Another drawback of sharding is that SQL joins involving multiple tables in different shards can become too slow and degrade performance. However, with the right architecture, you can avoid this problem.
You can implement sharding using three architectures:
- Key-based sharding
- Range-based sharding
- Directory-based sharding
The architecture you choose depends on your use case.
In a key- or hashed-based sharding architecture, a database application uses a shard key to locate a shard. A hashing function hashes the sharding key value, and the output maps data to a particular shard. A simple hashing function can be the modulus of the key and the number of shards.
The hash function can take more than one sharding key. Because of this, key-based sharding is suitable for data records that may have shared keys. Algorithmically distributing the data minimizes the possibility of creating database hotspots where one shard contains more data than the other.
However, since distribution relies only on the hashing function, it’s impossible to logically group data together. Therefore, database operations that require data from multiple shards may be inefficient as they require reading data from each shard.
Range-based sharding involves sharding a database depending on a specified range of values.
It uses a sharding key to determine which shard to assign a value to. The database application checks the shard that corresponds to the sharding key in a lookup table and stores the data. Because of this, range-based sharding is easy to design and implement.
For example, you could use the user ID value in a user database as the sharding key. You could store users with IDs from 0-2,000 on one shard, those between 2,000 and 4,000 on another shard, and so on.
Range-based sharding can cause database hotspots. Consider a user database in which most of your user IDs lie between 2,001 and 4,000. The process assigns them to a single shard, creating an imbalance over time. Range-based sharding, therefore, works best for evenly distributed data.

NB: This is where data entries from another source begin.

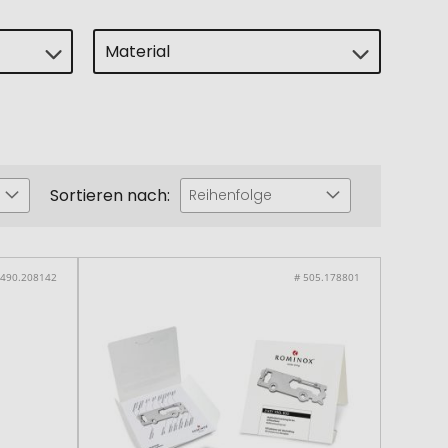
Material
Sortieren nach:
Reihenfolge
 490.208142
# 505.178801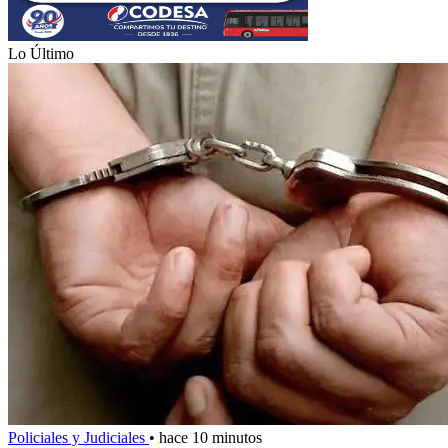
Lo Último
Policiales y Judiciales
•
hace 10 minutos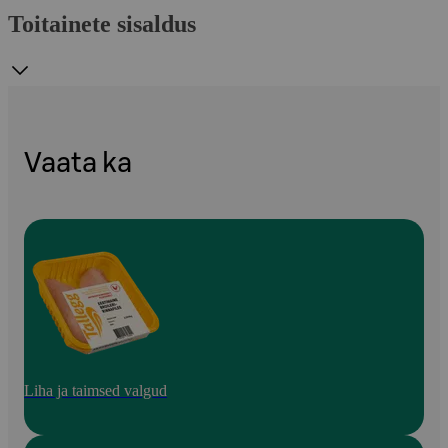
Toitainete sisaldus
Vaata ka
Liha ja taimsed valgud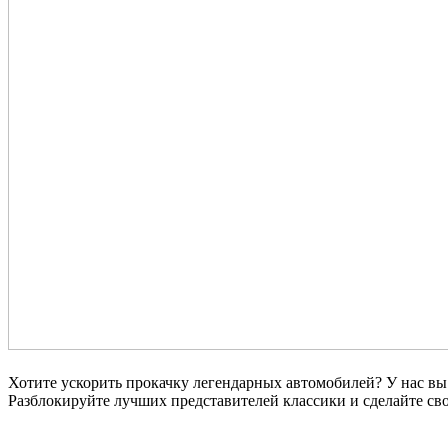
Хотите ускорить прокачку легендарных автомобилей? У нас в
Разблокируйте лучших представителей классики и сделайте с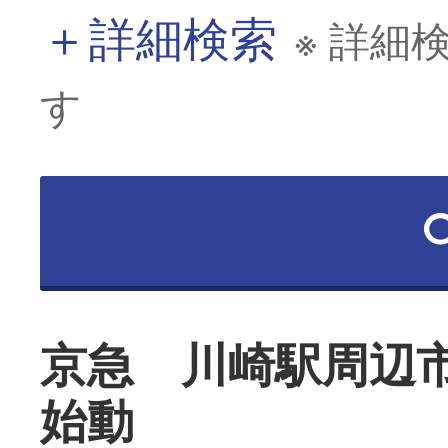
＋
詳細検索
※ 詳細
す
京急 川崎駅周辺
始動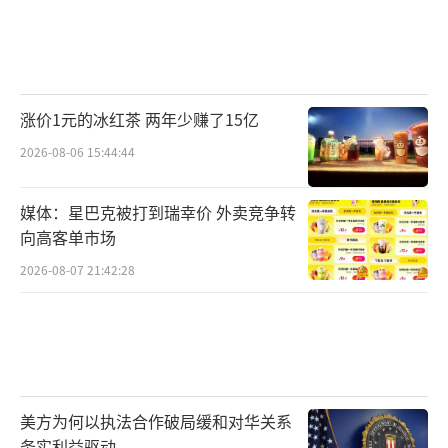
涨价1元的冰红茶 两年少赚了15亿
2026-08-06 15:44:44
媒体：星巴克被打到瑞幸价 外卖竞争转
向高客单市场
2026-08-07 21:42:28
美方为何以执法合作破局缓和对华关系
务实利益驱动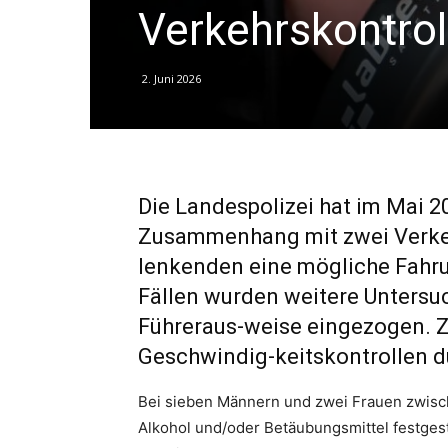
Verkehrskontrol
2. Juni 2026
Die Landespolizei hat im Mai 2
Zusammenhang mit zwei Verkeh
lenkenden eine mögliche Fahrun
Fällen wurden weitere Unters
Führeraus-weise eingezogen. 
Geschwindig-keitskontrollen d
Bei sieben Männern und zwei Frauen zwisc
Alkohol und/oder Betäubungsmittel festgest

Directory-based sharding groups logically related data in the same shard. It uses a lookup table containing a list of mappings for each entity in the database. Each mapping corresponds to a database shard.
Directory-based sharding is more flexible than range-based or key-based sharding because you can add data to shards dynamically. There’s no sharding function to follow or range values to stay within. This flexibility increases the database efficiency: You can store related data in one shard, which means executing common queries takes less time.
For example, if you used directory-based sharding and grouped users according to their location, retrieving users from a particular place, you only query a single shard.
Database Sharding with Kinsta
Most modern database engines provide database sharding support. One of these database engines is MariaDB, a commercially supported fork of MySQL. It’s a high-performing open-source database system adopted by companies like IBM, GitHub, and Wikimedia. It is also part of the high-performance server stack at Kinsta.
MariaDB offers built-in sharding features through the spider storage engine. The spider storage engine is a cluster formation engine that supports partitioning and extended architecture (XA) transactions. It allows you to treat remote tables from different instances as if they are in the same instance. Once you create a table in the spider storage engine, the table links to another table in the remote MariaDB server. Once establishing the connection, the storage engine shares the link with all tables that are part of the same transaction.
Database sharding is a scaling technique that partitions tables into smaller subsets and distributes them to different servers called shards. You can implement sharding through various means, like key-based sharding, range-based sharding, and directory-based sharding.
While sharding improves a database’s scalability, reliability, and availability, it’s very complex to implement. Furthermore, once you create a shard, it isn’t easy to revert the database to its unsharded state. Because of this, use sharding for optimization only when you are sure other scalability options won’t work.